First of all, let’s take a second to think about the language you’re using. Obviously, I don’t know the specifics of how each relationship ended, but I’m sensing a lot of guilt and self-blame. No matter what you may have done, the important thing is that you’ve clearly assessed your own behaviour and seen your mistakes, so I think there is no need to say that you ‘f*cked’ anything up. After all, you’re 23! No one has relationships figured out by this point, and anyone our age who says they do is bluffing. You’ll learn from this, and grow from it, and the lessons you take from these relationships will mean your future ones are healthier and happier. Don’t be so hard on yourself.

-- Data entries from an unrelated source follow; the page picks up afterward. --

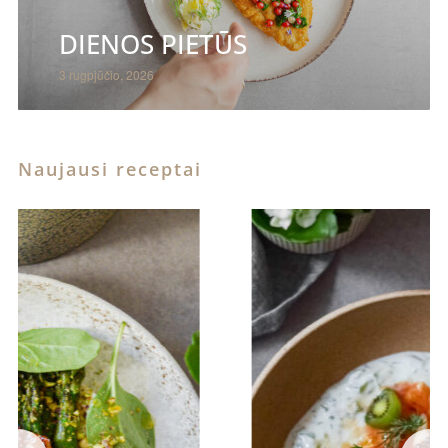
DIENOS PIETŪS
3 rugpjūčio, 2026
Naujausi receptai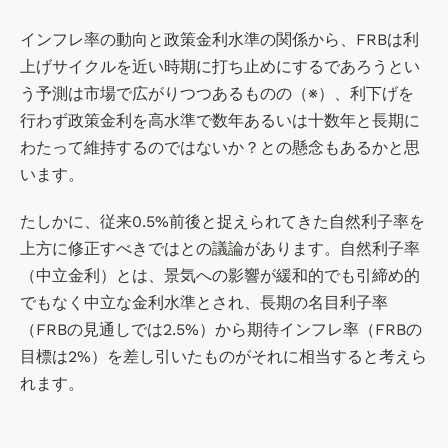
インフレ率の動向と政策金利水準の関係から、FRBは利
上げサイクルを近い時期に打ち止めにするであろうとい
う予測は市場で広がりつつあるものの（※）、利下げを
行わず政策金利を高水準で数年あるいは十数年と長期に
わたって維持するのではないか？との懸念もあるかと思
います。
たしかに、従来0.5%前後と捉えられてきた自然利子率を
上方に修正すべきではとの議論があります。自然利子率
（中立金利）とは、景気への影響が緩和的でも引締め的
でもなく中立な金利水準とされ、長期の名目利子率
（FRBの見通しでは2.5%）から期待インフレ率（FRBの
目標は2%）を差し引いたものがそれに相当すると考えら
れます。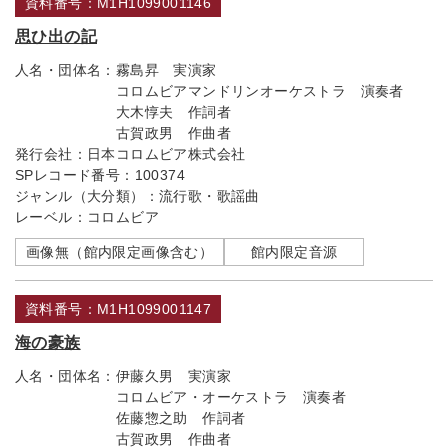
資料番号：M1H1099001146
思ひ出の記
人名・団体名：
霧島昇 実演家
コロムビアマンドリンオーケストラ 演奏者
大木惇夫 作詞者
古賀政男 作曲者
発行会社：
日本コロムビア株式会社
SPレコード番号：
100374
ジャンル（大分類）：
流行歌・歌謡曲
レーベル：
コロムビア
画像無（館内限定画像含む）
館内限定音源
資料番号：M1H1099001147
海の豪族
人名・団体名：
伊藤久男 実演家
コロムビア・オーケストラ 演奏者
佐藤惣之助 作詞者
古賀政男 作曲者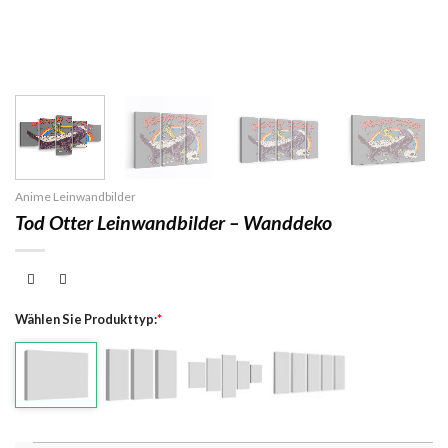
Anime Leinwandbilder
Tod Otter Leinwandbilder – Wanddeko
Wählen Sie Produkttyp:
*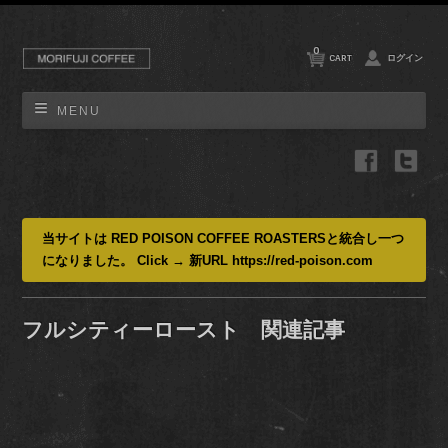
0
CART
ログイン
MENU
当サイトは RED POISON COFFEE ROASTERSと統合し一つ
になりました。 Click → 新URL https://red-poison.com
フルシティーロースト 関連記事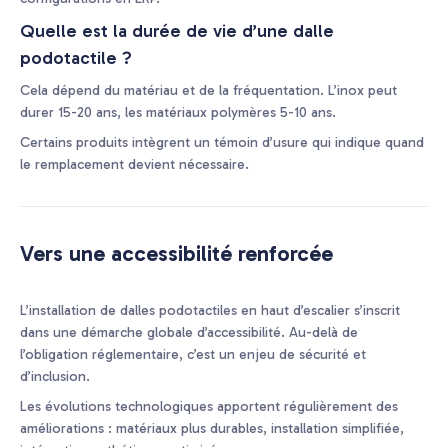
Quelle est la durée de vie d’une dalle
podotactile ?
Cela dépend du matériau et de la fréquentation. L’inox peut
durer 15-20 ans, les matériaux polymères 5-10 ans.
Certains produits intègrent un témoin d’usure qui indique quand
le remplacement devient nécessaire.
Vers une accessibilité renforcée
L’installation de dalles podotactiles en haut d’escalier s’inscrit
dans une démarche globale d’accessibilité. Au-delà de
l’obligation réglementaire, c’est un enjeu de sécurité et
d’inclusion.
Les évolutions technologiques apportent régulièrement des
améliorations : matériaux plus durables, installation simplifiée,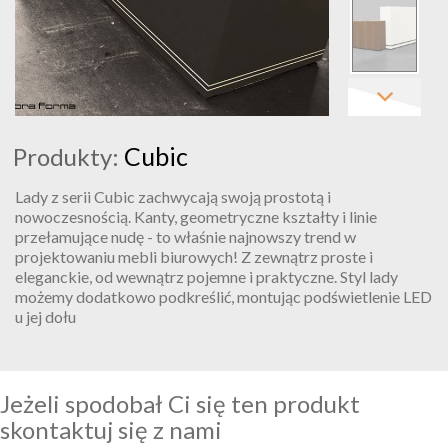
Cubic
Produkty:
Lady z serii Cubic zachwycają swoją prostotą i
nowoczesnością. Kanty, geometryczne kształty i linie
przełamujące nudę - to właśnie najnowszy trend w
projektowaniu mebli biurowych! Z zewnątrz proste i
eleganckie, od wewnątrz pojemne i praktyczne. Styl lady
możemy dodatkowo podkreślić, montując podświetlenie LED
u jej dołu
Jeżeli spodobał Ci się ten produkt
skontaktuj się z nami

You’re only human.
Breakups are tough for a ton of reasons, but one of the main ones is that they take us out of the comfort zone we’ve gotten used to. We’re creatures of routine, and when you’re in a relationship, your partner inevitably ends up being weaved into lots of facets of your life. Your friends, interests, and even your home can all become heavily associated with someone, which makes it a huge shock when that person is suddenly cut out. It can be utterly paralysing, but it doesn’t have to be. Take this shock at your routine being interrupted as an opportunity to restructure things completely, and re-prioritise.
This next part is going to sound incredibly clichéd, but stick with me. You have to forgive yourself and your exes. So many people never truly move on from their past relationships because they can’t let go of jealousy, guilt, anger, sadness, and regret. Your exes were important to your journey at one time, and it’s okay that they’re not part of it anymore. People aren’t meant to be in our lives forever, and it’s destructive to our happiness to try and force friendships or relationships to continue past their time. Don’t check your exes’ social media, don’t call them at 3am, don’t spend hours thinking about how you could have done things differently. Focus on yourself, on your wellbeing, and on letting go of the past. You’ve gotten through every other phase of your life that, at the time, you thought you would never be able to get through. Given enough time, you’ll get through this too.